Search code examples
javajsongziphttpresponsepacketbeat

Java decompress HTTP GZIP content from json attribute


We are working with packetbeat, a network packet analyzer tool to capture http requests and http responses. Packebeat persists this packet events in json format. The problem comes when the server supports gzip compression, packetbeat could not unzip content and save it directly the gzip content as json attribute.
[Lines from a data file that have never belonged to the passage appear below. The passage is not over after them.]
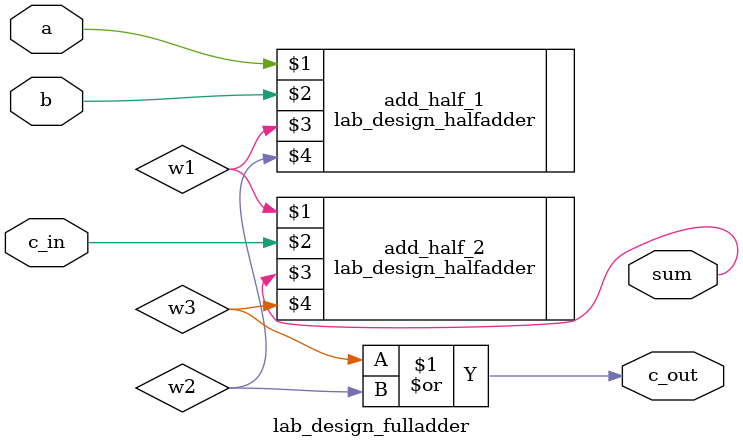
<source format=v>
`timescale 1ns / 1ps


module lab_design_fulladder(
    input a,
    input b,
    input c_in,
    output sum,
    output c_out
    );
    wire w1,w2,w3;
    
   lab_design_halfadder add_half_1(a, b,w1, w2);
   lab_design_halfadder add_half_2(w1, c_in,sum, w3);
   
    or or1 (c_out,w3,w2);
    
endmodule

</source>
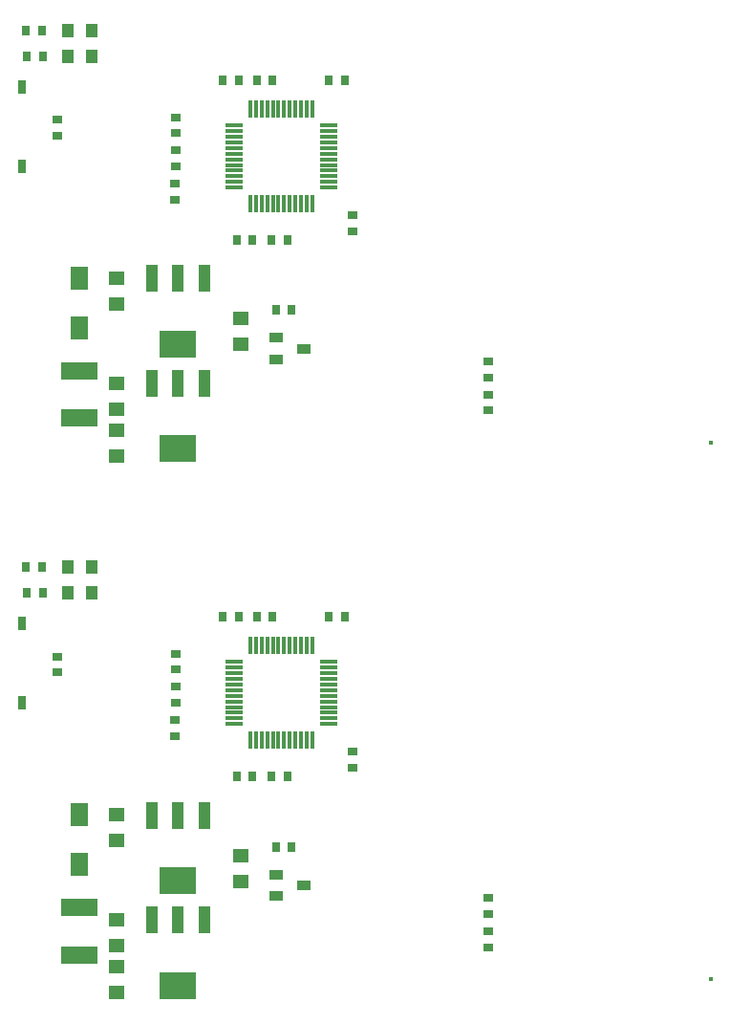
<source format=gtp>
G04*
G04 #@! TF.GenerationSoftware,Altium Limited,Altium Designer,21.9.2 (33)*
G04*
G04 Layer_Color=8421504*
%FSTAX24Y24*%
%MOIN*%
G70*
G04*
G04 #@! TF.SameCoordinates,6253CE77-86D3-43C4-916D-D03A74546D46*
G04*
G04*
G04 #@! TF.FilePolarity,Positive*
G04*
G01*
G75*
%ADD10R,0.0315X0.0472*%
%ADD11R,0.0150X0.0150*%
%ADD12R,0.0374X0.0315*%
%ADD13R,0.0315X0.0374*%
%ADD14R,0.0472X0.0335*%
%ADD15R,0.0550X0.0500*%
%ADD16R,0.1264X0.0610*%
%ADD17R,0.0610X0.0827*%
%ADD18R,0.0394X0.0945*%
%ADD19R,0.1299X0.0945*%
G04:AMPARAMS|DCode=20|XSize=11mil|YSize=61.4mil|CornerRadius=2.8mil|HoleSize=0mil|Usage=FLASHONLY|Rotation=90.000|XOffset=0mil|YOffset=0mil|HoleType=Round|Shape=RoundedRectangle|*
%AMROUNDEDRECTD20*
21,1,0.0110,0.0559,0,0,90.0*
21,1,0.0055,0.0614,0,0,90.0*
1,1,0.0055,0.0280,0.0028*
1,1,0.0055,0.0280,-0.0028*
1,1,0.0055,-0.0280,-0.0028*
1,1,0.0055,-0.0280,0.0028*
%
%ADD20ROUNDEDRECTD20*%
G04:AMPARAMS|DCode=21|XSize=11mil|YSize=61.4mil|CornerRadius=2.8mil|HoleSize=0mil|Usage=FLASHONLY|Rotation=0.000|XOffset=0mil|YOffset=0mil|HoleType=Round|Shape=RoundedRectangle|*
%AMROUNDEDRECTD21*
21,1,0.0110,0.0559,0,0,0.0*
21,1,0.0055,0.0614,0,0,0.0*
1,1,0.0055,0.0028,-0.0280*
1,1,0.0055,-0.0028,-0.0280*
1,1,0.0055,-0.0028,0.0280*
1,1,0.0055,0.0028,0.0280*
%
%ADD21ROUNDEDRECTD21*%
%ADD22R,0.0433X0.0472*%
D10*
X025636Y024618D02*
D03*
Y021862D02*
D03*
Y043322D02*
D03*
Y040566D02*
D03*
D11*
X049656Y0122D02*
D03*
Y030904D02*
D03*
D12*
X041896Y013329D02*
D03*
Y01388D02*
D03*
X041899Y015034D02*
D03*
Y014483D02*
D03*
X037166Y020136D02*
D03*
Y019585D02*
D03*
X030989Y023001D02*
D03*
Y023552D02*
D03*
X026886Y022915D02*
D03*
Y023466D02*
D03*
X030989Y021855D02*
D03*
Y022406D02*
D03*
X030986Y020685D02*
D03*
Y021236D02*
D03*
X041896Y032033D02*
D03*
Y032584D02*
D03*
X041899Y033738D02*
D03*
Y033187D02*
D03*
X037166Y03884D02*
D03*
Y038289D02*
D03*
X030989Y041705D02*
D03*
Y042256D02*
D03*
X026886Y041619D02*
D03*
Y04217D02*
D03*
X030989Y040559D02*
D03*
Y04111D02*
D03*
X030986Y039389D02*
D03*
Y03994D02*
D03*
D13*
X034892Y01929D02*
D03*
X034341D02*
D03*
X033688D02*
D03*
X033136D02*
D03*
X035048Y01683D02*
D03*
X034496D02*
D03*
X025811Y02567D02*
D03*
X026362D02*
D03*
X025771Y026573D02*
D03*
X026322D02*
D03*
X036351Y02484D02*
D03*
X036902D02*
D03*
X032641D02*
D03*
X033192D02*
D03*
X033835D02*
D03*
X034386D02*
D03*
X034892Y037994D02*
D03*
X034341D02*
D03*
X033688D02*
D03*
X033136D02*
D03*
X035048Y035534D02*
D03*
X034496D02*
D03*
X025811Y044374D02*
D03*
X026362D02*
D03*
X025771Y045277D02*
D03*
X026322D02*
D03*
X036351Y043544D02*
D03*
X036902D02*
D03*
X032641D02*
D03*
X033192D02*
D03*
X033835D02*
D03*
X034386D02*
D03*
D14*
X035479Y01549D02*
D03*
X034496Y01512D02*
D03*
X034494Y015864D02*
D03*
X035479Y034194D02*
D03*
X034496Y033824D02*
D03*
X034494Y034568D02*
D03*
D15*
X028946Y01265D02*
D03*
Y01175D02*
D03*
X028936Y01704D02*
D03*
Y01794D02*
D03*
Y01339D02*
D03*
Y01429D02*
D03*
X033256Y01653D02*
D03*
Y01563D02*
D03*
X028946Y031354D02*
D03*
Y030454D02*
D03*
X028936Y035744D02*
D03*
Y036644D02*
D03*
Y032094D02*
D03*
Y032994D02*
D03*
X033256Y035234D02*
D03*
Y034334D02*
D03*
D16*
X027636Y013063D02*
D03*
Y014717D02*
D03*
Y031768D02*
D03*
Y033421D02*
D03*
D17*
Y016224D02*
D03*
Y017956D02*
D03*
Y034928D02*
D03*
Y036661D02*
D03*
D18*
X031992Y014282D02*
D03*
X031086D02*
D03*
X030181D02*
D03*
X031992Y017932D02*
D03*
X031086D02*
D03*
X030181D02*
D03*
X031992Y032986D02*
D03*
X031086D02*
D03*
X030181D02*
D03*
X031992Y036636D02*
D03*
X031086D02*
D03*
X030181D02*
D03*
D19*
X031086Y011998D02*
D03*
Y015648D02*
D03*
Y030703D02*
D03*
Y034353D02*
D03*
D20*
X033041Y023273D02*
D03*
Y023076D02*
D03*
Y022879D02*
D03*
Y022682D02*
D03*
Y022485D02*
D03*
Y022289D02*
D03*
Y022092D02*
D03*
Y021895D02*
D03*
Y021698D02*
D03*
Y021501D02*
D03*
Y021304D02*
D03*
Y021107D02*
D03*
X036332D02*
D03*
Y021304D02*
D03*
Y021501D02*
D03*
Y021698D02*
D03*
Y021895D02*
D03*
Y022092D02*
D03*
Y022289D02*
D03*
Y022485D02*
D03*
Y022682D02*
D03*
Y022879D02*
D03*
Y023076D02*
D03*
Y023273D02*
D03*
X033041Y041977D02*
D03*
Y04178D02*
D03*
Y041583D02*
D03*
Y041387D02*
D03*
Y04119D02*
D03*
Y040993D02*
D03*
Y040796D02*
D03*
Y040599D02*
D03*
Y040402D02*
D03*
Y040205D02*
D03*
Y040009D02*
D03*
Y039812D02*
D03*
X036332D02*
D03*
Y040009D02*
D03*
Y040205D02*
D03*
Y040402D02*
D03*
Y040599D02*
D03*
Y040796D02*
D03*
Y040993D02*
D03*
Y04119D02*
D03*
Y041387D02*
D03*
Y041583D02*
D03*
Y04178D02*
D03*
Y041977D02*
D03*
D21*
X033604Y020544D02*
D03*
X033801D02*
D03*
X033997D02*
D03*
X034194D02*
D03*
X034391D02*
D03*
X034588D02*
D03*
X034785D02*
D03*
X034982D02*
D03*
X035179D02*
D03*
X035375D02*
D03*
X035572D02*
D03*
X035769D02*
D03*
Y023836D02*
D03*
X035572D02*
D03*
X035375D02*
D03*
X035179D02*
D03*
X034982D02*
D03*
X034785D02*
D03*
X034588D02*
D03*
X034391D02*
D03*
X034194D02*
D03*
X033997D02*
D03*
X033801D02*
D03*
X033604D02*
D03*
Y039249D02*
D03*
X033801D02*
D03*
X033997D02*
D03*
X034194D02*
D03*
X034391D02*
D03*
X034588D02*
D03*
X034785D02*
D03*
X034982D02*
D03*
X035179D02*
D03*
X035375D02*
D03*
X035572D02*
D03*
X035769D02*
D03*
Y04254D02*
D03*
X035572D02*
D03*
X035375D02*
D03*
X035179D02*
D03*
X034982D02*
D03*
X034785D02*
D03*
X034588D02*
D03*
X034391D02*
D03*
X034194D02*
D03*
X033997D02*
D03*
X033801D02*
D03*
X033604D02*
D03*
D22*
X027253Y02567D02*
D03*
X02808D02*
D03*
X027246Y02657D02*
D03*
X028073D02*
D03*
X027253Y044374D02*
D03*
X02808D02*
D03*
X027246Y045274D02*
D03*
X028073D02*
D03*
M02*

</source>
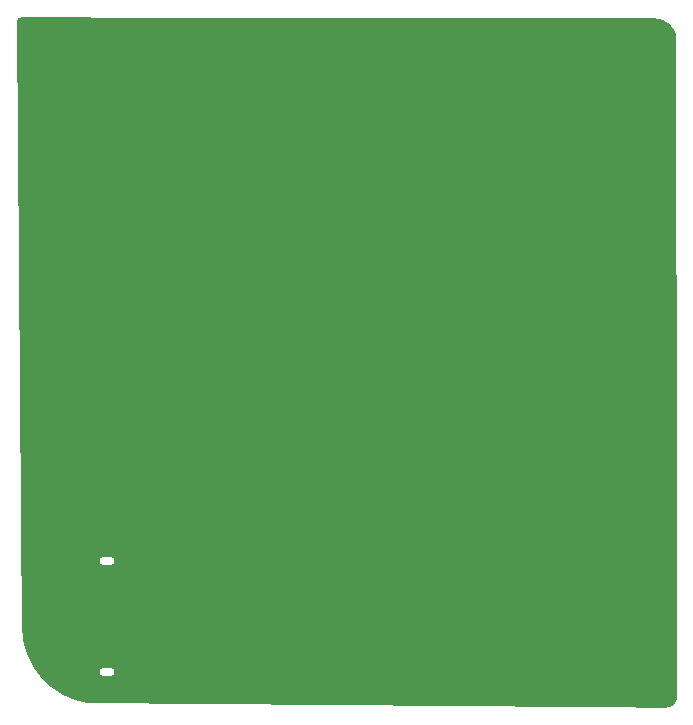
<source format=gbr>
G04 DipTrace 3.2.0.1*
G04 Board.gbr*
%MOIN*%
G04 #@! TF.FileFunction,Drawing,Board polygon*
G04 #@! TF.Part,Single*
%ADD16O,0.051X0.028*%
%FSLAX26Y26*%
G04*
G70*
G90*
G75*
G01*
G04 BoardPoly*
%LPD*%
G36*
X394000Y2683125D2*
G02X409000Y2695125I15500J-4000D01*
G01*
X2524000Y2692125D1*
G02X2593000Y2638125I-4773J-77182D01*
G01*
X2596000Y427125D1*
G02X2557000Y394125I-36000J3000D01*
G01*
X634000Y409125D1*
G02X412000Y661125I35676J255215D01*
G01*
X394000Y2683125D1*
G37*
G04 BoardPoly Clear*
%LPC*%
D16*
X697000Y513625D3*
Y882625D3*
M02*

</source>
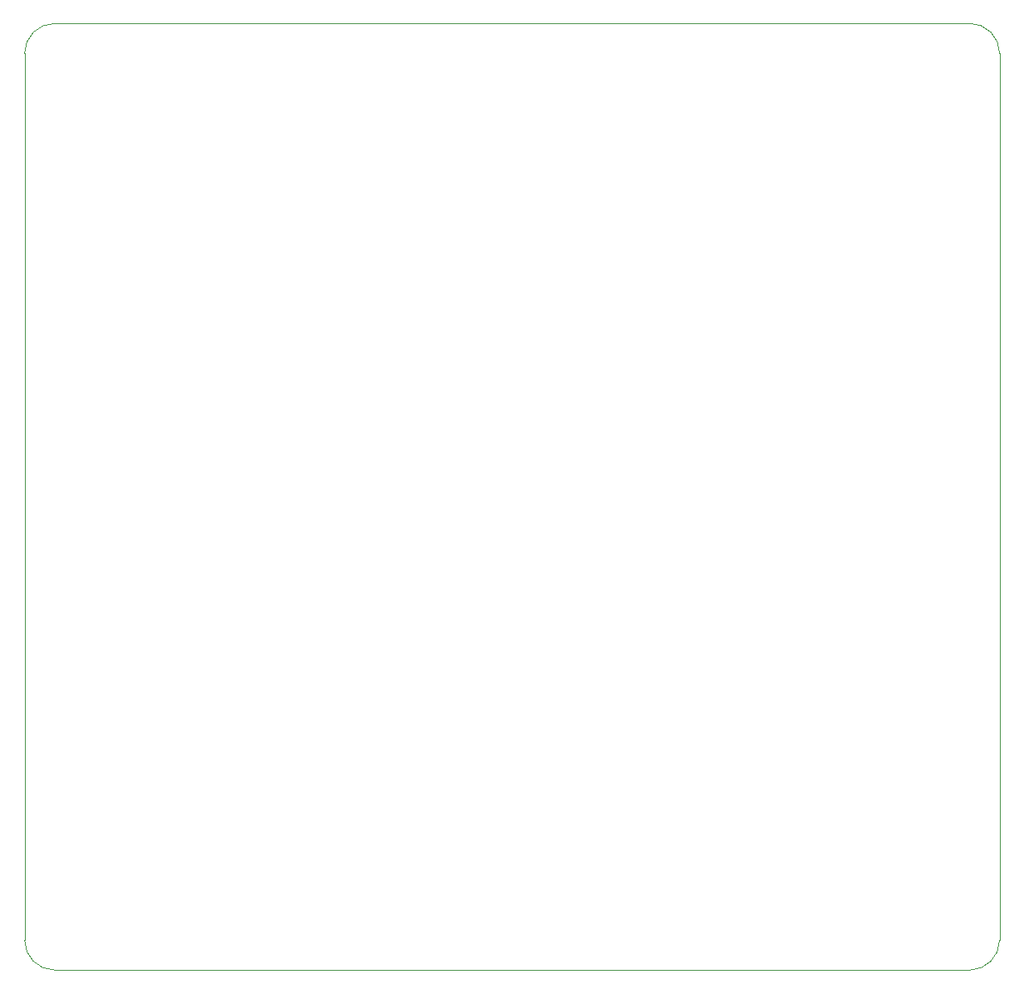
<source format=gbr>
%TF.GenerationSoftware,KiCad,Pcbnew,(5.1.6)-1*%
%TF.CreationDate,2020-06-15T13:12:43+02:00*%
%TF.ProjectId,numpad,6e756d70-6164-42e6-9b69-6361645f7063,rev?*%
%TF.SameCoordinates,Original*%
%TF.FileFunction,Profile,NP*%
%FSLAX46Y46*%
G04 Gerber Fmt 4.6, Leading zero omitted, Abs format (unit mm)*
G04 Created by KiCad (PCBNEW (5.1.6)-1) date 2020-06-15 13:12:43*
%MOMM*%
%LPD*%
G01*
G04 APERTURE LIST*
%TA.AperFunction,Profile*%
%ADD10C,0.050000*%
%TD*%
G04 APERTURE END LIST*
D10*
X83312000Y-139700000D02*
G75*
G02*
X80264000Y-136652000I0J3048000D01*
G01*
X179578000Y-136652000D02*
G75*
G02*
X176530000Y-139700000I-3048000J0D01*
G01*
X176530000Y-43180000D02*
G75*
G02*
X179578000Y-46228000I0J-3048000D01*
G01*
X80264000Y-46228000D02*
G75*
G02*
X83312000Y-43180000I3048000J0D01*
G01*
X80264000Y-136652000D02*
X80264000Y-46228000D01*
X176530000Y-139700000D02*
X83312000Y-139700000D01*
X179578000Y-46228000D02*
X179578000Y-136652000D01*
X83312000Y-43180000D02*
X176530000Y-43180000D01*
M02*

</source>
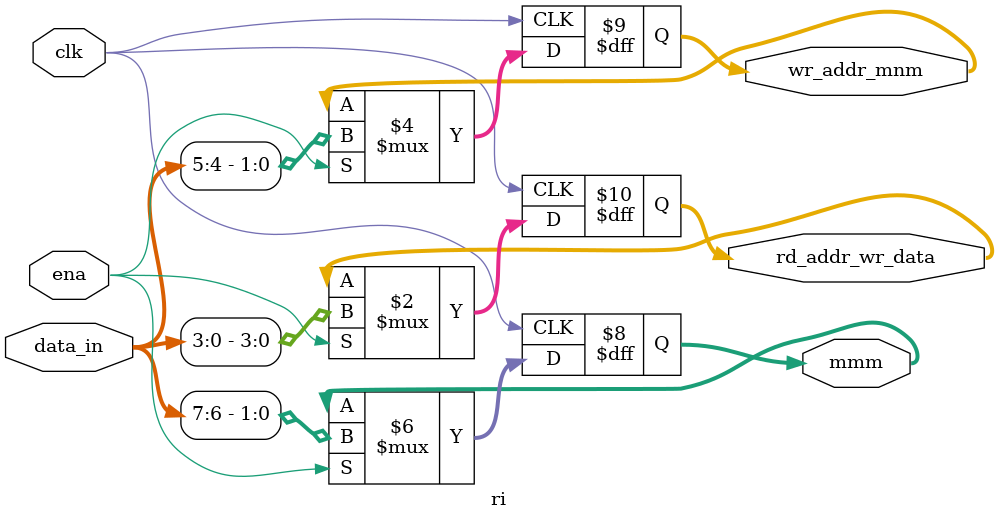
<source format=v>
module ri (
    input wire [7:0] data_in,
    input wire clk, ena,
    output reg [1:0] mmm, wr_addr_mnm,
    output reg [3:0] rd_addr_wr_data
);

    always @(posedge clk) begin
        if (ena) begin
            mmm <= data_in[7:6];
            wr_addr_mnm <= data_in[5:4];
            rd_addr_wr_data <= data_in[3:0];
        end
    end

endmodule

</source>
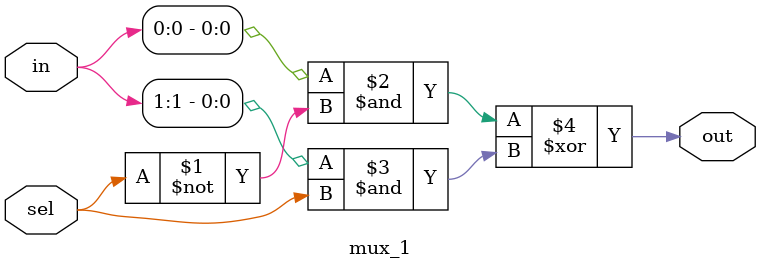
<source format=sv>
`timescale 1ns/1ps
`default_nettype none

module mux_1(in, sel, out);
	input wire [1:0] in;
	input wire sel;

	output wire out;

	assign out = (in[0] & ~sel) ^ (in[1] & sel);
endmodule

</source>
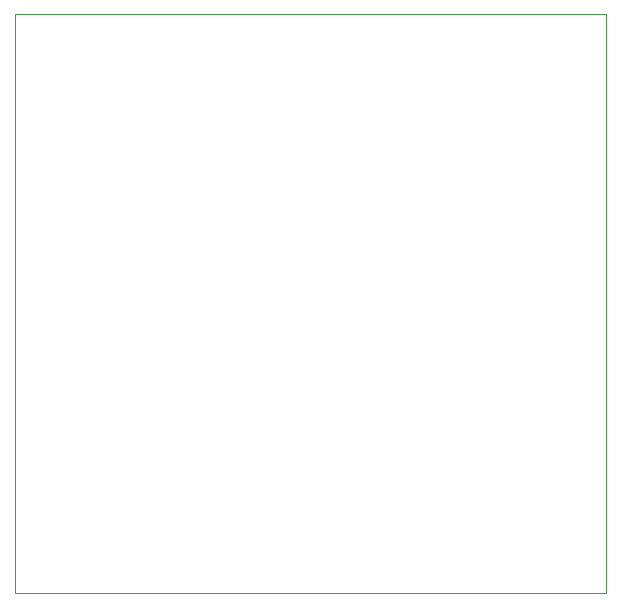
<source format=gbr>
%TF.GenerationSoftware,KiCad,Pcbnew,(5.1.12)-1*%
%TF.CreationDate,2022-03-07T16:55:28+01:00*%
%TF.ProjectId,BSIAB,42534941-422e-46b6-9963-61645f706362,rev?*%
%TF.SameCoordinates,Original*%
%TF.FileFunction,Profile,NP*%
%FSLAX46Y46*%
G04 Gerber Fmt 4.6, Leading zero omitted, Abs format (unit mm)*
G04 Created by KiCad (PCBNEW (5.1.12)-1) date 2022-03-07 16:55:28*
%MOMM*%
%LPD*%
G01*
G04 APERTURE LIST*
%TA.AperFunction,Profile*%
%ADD10C,0.050000*%
%TD*%
G04 APERTURE END LIST*
D10*
X100000000Y-149500000D02*
X100000000Y-100500000D01*
X150000000Y-149500000D02*
X100000000Y-149500000D01*
X150000000Y-100500000D02*
X150000000Y-149500000D01*
X100000000Y-100500000D02*
X150000000Y-100500000D01*
M02*

</source>
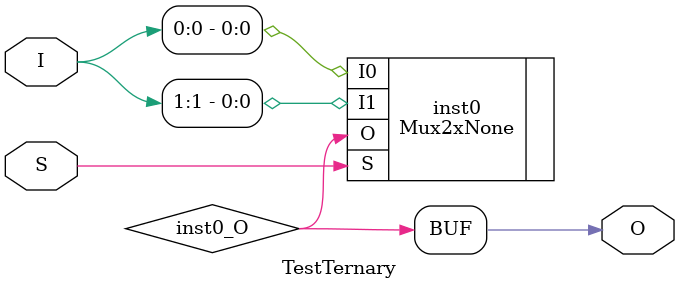
<source format=v>
module TestTernary (input [1:0] I, input  S, output  O);
wire  inst0_O;
Mux2xNone inst0 (.I0(I[0]), .I1(I[1]), .S(S), .O(inst0_O));
assign O = inst0_O;
endmodule


</source>
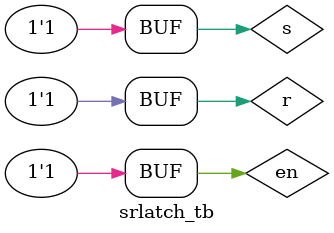
<source format=v>
module srlatch(
  input en,s,r,
   output reg q);
 always@(*)begin
   if(en == 0)begin
     q=0;
   end
   else begin
     case({s,r})
       2'b00:q=q;
       2'b01:q=1'b0;
       2'b10:q=1'b1;
       2'b11:q=~q; 
     endcase
   end
 end
endmodule


//testbench code
module srlatch_tb;
  reg en,s,r;
  wire q;
  srlatch uut(.en(en),.s(s),.r(r),.q(q));
  initial begin
    en=0;s=0;r=0;#5;
    s=0;r=1;#5;
    s=1;r=0;#5;
    s=1;r=1;#5;
    
    en=1;s=0;r=0;#5;
    s=0;r=1;#5;
    s=1;r=0;#5;
    s=1;r=1;#5;
  end
  
  initial begin
    $dumpfile("srlatch.vcd");
    $dumpvars(1,srlatch_tb);
  end
  initial begin
    $monitor("Time=%0t EN=%b S=%b R=%b Q=%b",$time,en,s,r,q);
  end
endmodule
  

</source>
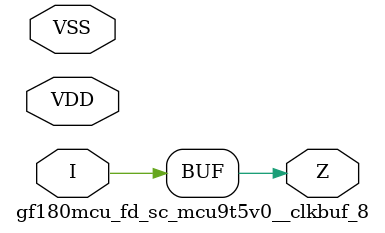
<source format=v>

module gf180mcu_fd_sc_mcu9t5v0__clkbuf_8( I, Z, VDD, VSS );
input I;
inout VDD, VSS;
output Z;

	buf MGM_BG_0( Z, I );

endmodule

</source>
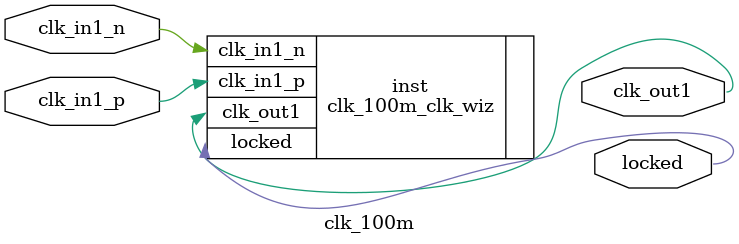
<source format=v>


`timescale 1ps/1ps

(* CORE_GENERATION_INFO = "clk_100m,clk_wiz_v6_0_2_0_0,{component_name=clk_100m,use_phase_alignment=false,use_min_o_jitter=false,use_max_i_jitter=false,use_dyn_phase_shift=false,use_inclk_switchover=false,use_dyn_reconfig=false,enable_axi=0,feedback_source=FDBK_AUTO,PRIMITIVE=MMCM,num_out_clk=1,clkin1_period=10.000,clkin2_period=10.000,use_power_down=false,use_reset=false,use_locked=true,use_inclk_stopped=false,feedback_type=SINGLE,CLOCK_MGR_TYPE=NA,manual_override=false}" *)

module clk_100m 
 (
  // Clock out ports
  output        clk_out1,
  // Status and control signals
  output        locked,
 // Clock in ports
  input         clk_in1_p,
  input         clk_in1_n
 );

  clk_100m_clk_wiz inst
  (
  // Clock out ports  
  .clk_out1(clk_out1),
  // Status and control signals               
  .locked(locked),
 // Clock in ports
  .clk_in1_p(clk_in1_p),
  .clk_in1_n(clk_in1_n)
  );

endmodule

</source>
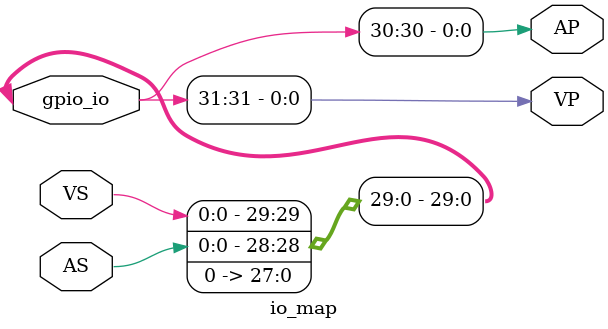
<source format=v>
`timescale 1ns / 1ps


module io_map(
    output VP,
    output AP,
    input VS,
    input AS,
    inout [31:0] gpio_io
  );
    assign VP = gpio_io[31];
    assign AP = gpio_io[30];
    assign gpio_io[29] = VS;
    assign gpio_io[28] = AS;
    assign gpio_io[27:0] = 0;
endmodule

</source>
As you can see (Note: json has been simplified);

{
 {
     ... ,
     "content-type":"application/json;charset=UTF-8",
     "transfer-encoding":"chunked",
     "content-length":6347,
     "x-application-context":"proxy-service:pre,native:8080",
     "content-encoding":"gzip",
     "connection":"keep-alive",
     "date":"Mon, 18 Dec 2017 07:18:23 GMT"
 },
 "body": "\u001f\ufffd\u0008\u0000\u0000\u0000\u0000\u0000\u0000\u0003\ufffd]k\ufffd\u0014DZ\ufffd/\ufffdYI\ufffd#\ufffd*\ufffdo\ufffd\ufffd\ufffd\u0002\t\u0010^\ufffd\u001c\u000eE=\ufffd{\ufffdb\ufffd\ufffdE\ufffd\ufffdC\ufffd\ufffdf\ufffd,\ufffd\u003e\ufffd\ufffd\ufffd\u001ef\u001a\u0008\u0005\ufffd\ufffdg\ufffd\ufffd\ufffdYYU\ufffd\ufffd;\ufffdoN\ufffd\ufffd\ufffdg\ufffd\u0011UdK\ufffd\u0015\u0015\ufffdo\u000eH\ufffd\u000c\u0015Iq\ndC\ufffd\ufffd\ufffd\ufffd\ufffd\ufffd\ufffd ... "
}

We are thinking in preprocess packet json files to unzip content. Could someone tell me what i need to decompress zipped "body" json attribute using java?


Solution

  • Your data is irrecoverably broken. Generally I would suggest using Base64 encoding for transferring binary data packed into JSON, but you can read about possible alternatives in Binary Data in JSON String. Something better than Base64 if you like experimenting.

    Otherwise, in theory you could just use a variant of String.getBytes() to get an array of bytes, and wrap the result into the mentioned (in the other answer) streams:

    byte bodyBytes[]=body.getBytes();
    ByteArrayInputStream bais=new ByteArrayInputStream(bodyBytes);
    GZipInputStream gis=new GZipInputStream(bais);
    <do something with gis here, perhaps use an additional DataInputStream>
    

    Apart from the String-thing (which is usually not a good idea), this is how you unpack a gzip-compressed array of bytes.
    However valid gzip data starts with a magic number 0x1F,0x8B (see Wikipedia, or you can also dig up the actual specification). Your data starts with 0x1F (the \u001F part), but continues with a \ufffd Unicode character, which a replacement character (see Wikipedia again).
    Some tool was encoding the binary data and did not like the 0x8B, most probably because it was >=0x80. If you further read in your JSON, there are many \ufffd-s in it, all values above (or equal to) 0x80 have been replaced with this. So the data at the moment is irrecoverably broken even if JSON would support raw binary data inside (but it does not).